One of those is a Detroit-area Chevrolet dealership expected to be finished by year end, Burley says. The dealership's building had not been renovated since the 1950s, he says. Burley's firm moved the dealer's service entrance from the middle of the building to the front of the dealership. Next, the customer lounge and the quick-service bays were moved to convert that space into a new reception area where customers drive in under shelter and a service adviser greets them.
"We integrated the customer lounge into the showroom and put a separate customer lounge next to the parts department so they can sell parts," he says.
All of that was easy compared with planning the job, Burley says. The dealer, like most dealers, expected to keep operating during remodeling, he says.
"Obviously, they don't want to shut down and lose their business," he says. "Each stall brings in money, so you can't lose a stall."
It took a year of planning the six phases to do the job without interrupting business, Burley says.

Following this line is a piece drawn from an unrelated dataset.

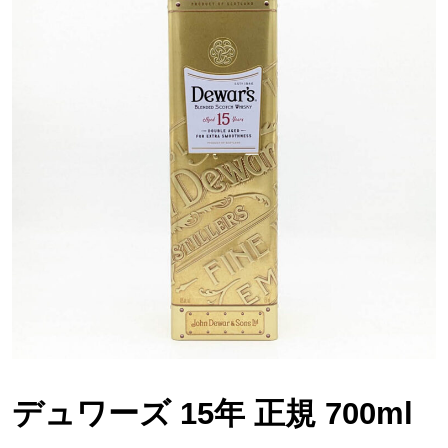
デュワーズ 15年 正規 700ml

"They had some flex space where they could temporarily set things up," he says. "It's a lot of planning if you want it done properly."
$500,000 -- and up
And it's costly.
Cityscape's Dellicolli says the minimum cost to move a service department would be about $500,000 for a small dealership. The average renovation cost ranges from $750,000 to $1.5 million. One job he did to reorient the service lanes, the write-up area, the showroom and the lounges cost $2.5 million.
It usually takes nine to 18 months to complete a renovation, Dellicolli says. But the investment is worthwhile, he says, because most dealers do not make big profits on new-vehicle sales.

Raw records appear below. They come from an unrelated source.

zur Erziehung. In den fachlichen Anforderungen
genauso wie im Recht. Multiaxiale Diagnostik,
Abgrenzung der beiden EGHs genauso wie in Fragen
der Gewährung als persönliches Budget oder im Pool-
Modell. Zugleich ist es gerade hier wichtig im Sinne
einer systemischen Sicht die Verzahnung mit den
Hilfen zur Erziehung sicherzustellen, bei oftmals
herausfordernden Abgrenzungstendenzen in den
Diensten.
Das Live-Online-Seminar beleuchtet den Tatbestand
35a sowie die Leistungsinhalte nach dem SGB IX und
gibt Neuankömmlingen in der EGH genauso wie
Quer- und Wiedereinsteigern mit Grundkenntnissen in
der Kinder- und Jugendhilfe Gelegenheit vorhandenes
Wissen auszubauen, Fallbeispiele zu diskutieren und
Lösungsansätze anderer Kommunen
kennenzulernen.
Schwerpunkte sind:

"The reason a dealer is so willing to sell new cars is to get units in operation so they have a better chance to service the vehicles," Dellicolli says.
"That's why there is so much emphasis on service now, on bringing the service lane, the service writers and the services lounges to the forefront."
It also boils down to more opportunity for dealers in the service business. Franchised dealerships hold about 20 percent of today's car-repair market, says industry consultant Glenn Mercer, who recently completed the second phase of a facility study for NADA.
"We have a lot more upside," says Mercer, a former McKinsey & Co. partner. "In theory, we can go out and take customers away from independent aftermarket."
And for dealers such as Underriner, it's a chance for a new business model that emphasizes maintenance and repair work and vehicle sales as equally important in the customer's experience.
"It's the efficiencies with how we'll set up the shop that will all increase business," Underriner says. "Right now, it's not efficient."